Extracted text -

******

- Born: Edward Hardy Harrison August 28, 1926 Wingate, County Durham, England
- Died: January 16, 2015 (aged 88) Victoria, British Columbia, Canada
- Known for: Painter

= Ted Harrison =

English painter (1926–2015)

Edward Hardy Harrison LL.D. (August 28, 1926 – January 16, 2015) was an English-Canadian artist who created many paintings of the Yukon.

==Early life and education==

Ted Harrison was born in Wingate, County Durham, England, in 1926. He started to paint at the West Hartlepool School of Art in England. Although interrupted by war, Harrison went on to complete his studies, being awarded a National Diploma in Design from the College in 1949. His subsequent earning of a teaching certificate from the University of Durham and a B.Ed from the University of Alberta, led to a teaching career that lasted almost three decades.

== Career ==
Beginning in 1968, Harrison resided in Yukon, Canada, a location with prominence in many of his works. He stayed there until 1993. His work from this period focused on the colours and culture of the Yukon.

He worked, from the 1970s and thus in his post-academic capacity, not only as an artist but also as an illustrator and author. His work in the field earned him a national first: selection for the International Children’s book Exhibition in Bologna, Italy. One of his illustrations is of the Robert Service poem "The Cremation of Sam McGee". He often tried
unexpected colours to depicted features.

In 1987, Harrison was made a Member of the Order of Canada for his contributions to Canadian culture. He also held honorary doctorates from Athabasca University (1991), the University of Victoria (1998) and the University of Alberta (2005). He was made a member of the Royal Canadian Academy of Arts

== Personal life ==
Harrison's wife, Nicky, died from Alzheimer's disease in 2000. Harrison subsequently helped raise money for Alzheimer foundations. Harrison died in his sleep at the age of 88 on January 16, 2015.

==Personal archive==
In 2011, Harrison donated his personal archive to the University of Victoria's Library.

******

(Collected data)

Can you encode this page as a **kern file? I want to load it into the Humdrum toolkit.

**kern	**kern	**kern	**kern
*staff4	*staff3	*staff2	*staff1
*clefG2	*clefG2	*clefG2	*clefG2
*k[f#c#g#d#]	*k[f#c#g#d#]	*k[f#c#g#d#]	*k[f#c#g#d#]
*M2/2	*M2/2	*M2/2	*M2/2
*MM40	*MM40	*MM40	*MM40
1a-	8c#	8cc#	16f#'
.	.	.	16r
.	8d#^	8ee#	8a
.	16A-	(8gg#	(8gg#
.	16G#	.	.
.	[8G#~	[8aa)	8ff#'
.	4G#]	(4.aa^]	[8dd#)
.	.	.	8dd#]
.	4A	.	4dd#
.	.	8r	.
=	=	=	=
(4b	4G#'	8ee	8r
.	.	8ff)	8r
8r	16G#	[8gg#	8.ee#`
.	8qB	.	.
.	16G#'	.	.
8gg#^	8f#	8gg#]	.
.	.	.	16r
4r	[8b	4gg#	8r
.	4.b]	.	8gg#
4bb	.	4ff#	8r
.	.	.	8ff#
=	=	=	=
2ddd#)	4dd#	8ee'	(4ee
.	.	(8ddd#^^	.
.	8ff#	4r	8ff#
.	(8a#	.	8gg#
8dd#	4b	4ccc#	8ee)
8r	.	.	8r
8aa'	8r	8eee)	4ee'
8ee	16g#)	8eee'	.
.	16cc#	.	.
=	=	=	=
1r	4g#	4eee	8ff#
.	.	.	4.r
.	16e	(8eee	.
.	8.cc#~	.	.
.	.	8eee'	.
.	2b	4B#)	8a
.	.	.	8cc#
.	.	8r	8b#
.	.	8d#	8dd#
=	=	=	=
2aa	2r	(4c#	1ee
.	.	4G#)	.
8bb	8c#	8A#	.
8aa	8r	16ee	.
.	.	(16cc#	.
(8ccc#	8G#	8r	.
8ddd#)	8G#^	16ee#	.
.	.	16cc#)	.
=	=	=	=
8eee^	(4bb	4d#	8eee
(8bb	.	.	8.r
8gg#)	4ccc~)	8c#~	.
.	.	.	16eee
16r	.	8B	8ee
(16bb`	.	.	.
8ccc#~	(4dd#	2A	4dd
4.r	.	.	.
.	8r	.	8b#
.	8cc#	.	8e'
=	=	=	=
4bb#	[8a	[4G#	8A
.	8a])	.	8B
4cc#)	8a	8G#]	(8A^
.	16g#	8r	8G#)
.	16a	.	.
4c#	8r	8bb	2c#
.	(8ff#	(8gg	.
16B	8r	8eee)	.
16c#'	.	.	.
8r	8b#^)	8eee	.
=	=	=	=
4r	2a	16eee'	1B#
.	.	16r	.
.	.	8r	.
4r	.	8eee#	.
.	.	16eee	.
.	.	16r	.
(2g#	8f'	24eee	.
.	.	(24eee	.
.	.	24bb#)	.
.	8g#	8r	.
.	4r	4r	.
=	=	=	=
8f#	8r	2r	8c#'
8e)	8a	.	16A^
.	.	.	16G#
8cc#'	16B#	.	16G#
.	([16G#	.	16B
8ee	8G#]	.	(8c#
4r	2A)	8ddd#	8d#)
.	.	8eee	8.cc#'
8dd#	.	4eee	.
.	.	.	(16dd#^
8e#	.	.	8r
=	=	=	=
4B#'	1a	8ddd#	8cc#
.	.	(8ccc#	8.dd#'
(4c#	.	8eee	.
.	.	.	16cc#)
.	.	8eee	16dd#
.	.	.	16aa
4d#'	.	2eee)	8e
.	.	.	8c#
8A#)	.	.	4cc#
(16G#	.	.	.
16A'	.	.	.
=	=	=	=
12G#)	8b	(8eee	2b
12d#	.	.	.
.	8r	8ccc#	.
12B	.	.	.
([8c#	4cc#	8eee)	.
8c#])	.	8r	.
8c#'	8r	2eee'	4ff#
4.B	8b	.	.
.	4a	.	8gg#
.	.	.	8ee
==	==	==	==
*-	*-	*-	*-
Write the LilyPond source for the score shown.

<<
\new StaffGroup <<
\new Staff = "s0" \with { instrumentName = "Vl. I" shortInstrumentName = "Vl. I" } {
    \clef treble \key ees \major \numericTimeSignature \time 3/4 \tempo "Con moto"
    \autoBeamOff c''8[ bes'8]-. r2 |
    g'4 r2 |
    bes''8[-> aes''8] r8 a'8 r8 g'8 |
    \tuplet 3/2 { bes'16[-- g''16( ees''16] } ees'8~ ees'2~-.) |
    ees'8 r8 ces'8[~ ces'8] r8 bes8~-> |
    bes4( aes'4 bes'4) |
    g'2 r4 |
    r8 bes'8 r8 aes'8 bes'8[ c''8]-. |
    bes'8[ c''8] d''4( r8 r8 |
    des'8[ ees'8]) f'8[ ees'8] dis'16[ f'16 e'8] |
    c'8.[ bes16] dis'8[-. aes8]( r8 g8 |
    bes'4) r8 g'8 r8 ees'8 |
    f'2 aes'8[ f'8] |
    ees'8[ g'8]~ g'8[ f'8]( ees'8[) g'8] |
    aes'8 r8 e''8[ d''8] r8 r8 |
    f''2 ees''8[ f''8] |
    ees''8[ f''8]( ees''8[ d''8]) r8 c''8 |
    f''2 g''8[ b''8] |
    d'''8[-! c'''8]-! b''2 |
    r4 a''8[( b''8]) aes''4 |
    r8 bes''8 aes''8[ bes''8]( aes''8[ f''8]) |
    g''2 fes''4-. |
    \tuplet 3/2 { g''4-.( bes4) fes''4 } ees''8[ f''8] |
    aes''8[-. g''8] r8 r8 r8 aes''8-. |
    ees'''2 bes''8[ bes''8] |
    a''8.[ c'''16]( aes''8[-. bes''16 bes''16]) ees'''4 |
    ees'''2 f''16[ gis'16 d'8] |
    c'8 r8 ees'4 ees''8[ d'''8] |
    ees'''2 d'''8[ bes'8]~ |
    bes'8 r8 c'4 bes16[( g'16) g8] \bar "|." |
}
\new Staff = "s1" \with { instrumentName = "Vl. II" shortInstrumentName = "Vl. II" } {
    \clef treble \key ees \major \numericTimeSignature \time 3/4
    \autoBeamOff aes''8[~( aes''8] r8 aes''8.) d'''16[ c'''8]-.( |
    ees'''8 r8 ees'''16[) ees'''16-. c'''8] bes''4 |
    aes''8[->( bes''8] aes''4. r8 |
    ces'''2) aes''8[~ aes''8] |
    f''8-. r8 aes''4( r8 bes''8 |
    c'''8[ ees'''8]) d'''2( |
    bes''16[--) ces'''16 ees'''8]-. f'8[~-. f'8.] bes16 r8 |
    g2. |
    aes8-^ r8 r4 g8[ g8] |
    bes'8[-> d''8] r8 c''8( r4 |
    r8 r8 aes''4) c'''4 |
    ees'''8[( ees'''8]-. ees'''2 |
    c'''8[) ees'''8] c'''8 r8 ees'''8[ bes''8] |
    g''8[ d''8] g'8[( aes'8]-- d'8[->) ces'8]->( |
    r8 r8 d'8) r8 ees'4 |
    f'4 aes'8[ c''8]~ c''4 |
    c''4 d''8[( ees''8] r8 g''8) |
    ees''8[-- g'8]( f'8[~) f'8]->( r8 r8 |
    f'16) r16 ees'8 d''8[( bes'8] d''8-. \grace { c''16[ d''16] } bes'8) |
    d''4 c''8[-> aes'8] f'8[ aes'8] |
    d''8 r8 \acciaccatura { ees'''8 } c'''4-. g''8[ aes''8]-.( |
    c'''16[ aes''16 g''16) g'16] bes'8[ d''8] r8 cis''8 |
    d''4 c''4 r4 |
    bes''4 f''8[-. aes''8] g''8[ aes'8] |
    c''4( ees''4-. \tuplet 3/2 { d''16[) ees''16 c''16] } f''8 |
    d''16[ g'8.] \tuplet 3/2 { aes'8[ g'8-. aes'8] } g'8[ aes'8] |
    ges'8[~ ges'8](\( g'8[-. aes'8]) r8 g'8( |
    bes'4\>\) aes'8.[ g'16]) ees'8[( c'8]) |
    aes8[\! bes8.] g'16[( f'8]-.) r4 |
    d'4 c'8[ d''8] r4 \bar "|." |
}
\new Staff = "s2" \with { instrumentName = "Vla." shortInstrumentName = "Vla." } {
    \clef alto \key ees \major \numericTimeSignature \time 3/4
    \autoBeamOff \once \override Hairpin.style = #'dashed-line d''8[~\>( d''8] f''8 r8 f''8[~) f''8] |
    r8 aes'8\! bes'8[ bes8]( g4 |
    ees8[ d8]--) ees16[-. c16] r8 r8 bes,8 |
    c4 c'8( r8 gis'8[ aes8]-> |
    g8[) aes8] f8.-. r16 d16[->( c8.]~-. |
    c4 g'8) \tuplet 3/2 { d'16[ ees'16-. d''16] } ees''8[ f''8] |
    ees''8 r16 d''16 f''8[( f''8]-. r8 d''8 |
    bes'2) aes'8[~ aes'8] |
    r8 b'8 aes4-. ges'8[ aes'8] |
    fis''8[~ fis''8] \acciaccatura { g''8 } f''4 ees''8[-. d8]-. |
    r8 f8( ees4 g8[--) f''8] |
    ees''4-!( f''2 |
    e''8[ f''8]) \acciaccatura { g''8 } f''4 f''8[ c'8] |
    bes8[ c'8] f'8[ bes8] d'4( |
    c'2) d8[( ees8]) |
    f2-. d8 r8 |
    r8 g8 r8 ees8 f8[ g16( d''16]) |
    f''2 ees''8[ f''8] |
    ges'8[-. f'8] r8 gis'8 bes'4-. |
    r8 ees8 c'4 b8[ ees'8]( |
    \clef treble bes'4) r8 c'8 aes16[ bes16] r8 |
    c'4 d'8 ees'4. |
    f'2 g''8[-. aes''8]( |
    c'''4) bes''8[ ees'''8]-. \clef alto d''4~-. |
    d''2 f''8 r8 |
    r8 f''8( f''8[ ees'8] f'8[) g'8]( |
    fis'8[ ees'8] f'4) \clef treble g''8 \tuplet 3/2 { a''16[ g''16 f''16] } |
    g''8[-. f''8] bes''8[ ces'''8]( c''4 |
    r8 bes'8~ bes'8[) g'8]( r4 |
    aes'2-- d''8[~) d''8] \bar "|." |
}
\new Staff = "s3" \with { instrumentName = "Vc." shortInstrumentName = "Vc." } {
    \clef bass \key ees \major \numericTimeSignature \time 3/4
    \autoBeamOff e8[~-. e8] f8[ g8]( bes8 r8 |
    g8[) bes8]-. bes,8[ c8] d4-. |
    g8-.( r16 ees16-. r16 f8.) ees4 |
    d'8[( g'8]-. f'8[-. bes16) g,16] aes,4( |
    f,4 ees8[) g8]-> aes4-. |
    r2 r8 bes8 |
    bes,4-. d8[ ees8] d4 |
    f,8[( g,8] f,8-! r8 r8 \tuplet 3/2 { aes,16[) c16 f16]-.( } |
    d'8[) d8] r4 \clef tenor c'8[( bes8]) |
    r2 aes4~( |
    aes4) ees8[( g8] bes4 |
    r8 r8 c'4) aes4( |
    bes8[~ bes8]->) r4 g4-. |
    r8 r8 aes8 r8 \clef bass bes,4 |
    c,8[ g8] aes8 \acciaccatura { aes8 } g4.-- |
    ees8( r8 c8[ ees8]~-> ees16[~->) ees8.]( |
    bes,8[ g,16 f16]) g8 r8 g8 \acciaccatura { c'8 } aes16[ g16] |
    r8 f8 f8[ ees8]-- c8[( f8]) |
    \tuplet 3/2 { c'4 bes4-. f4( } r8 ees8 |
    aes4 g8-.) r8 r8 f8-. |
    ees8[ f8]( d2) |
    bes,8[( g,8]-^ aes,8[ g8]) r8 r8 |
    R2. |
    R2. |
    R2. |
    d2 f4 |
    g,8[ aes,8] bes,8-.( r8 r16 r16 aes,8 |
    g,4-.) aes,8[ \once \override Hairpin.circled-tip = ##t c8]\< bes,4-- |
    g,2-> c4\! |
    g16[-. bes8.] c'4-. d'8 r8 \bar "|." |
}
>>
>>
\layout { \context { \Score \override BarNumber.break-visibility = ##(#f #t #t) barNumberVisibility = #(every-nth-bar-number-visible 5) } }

******

Exercise instructions - Can you condense the paragraph of the Ted Harrison biography that begins "Ted Harrison was born" into a brief list that keeps its main facts? These entries have no connection to the Ted Harrison biography.

Written solution -
- Born in 1926 in Wingate, County Durham, England
- Began painting at the West Hartlepool School of Art
- Finished his studies despite a wartime interruption and earned a National Diploma in Design in 1949
- Earned a teaching certificate from the University of Durham and a B.Ed from the University of Alberta
- Taught for almost three decades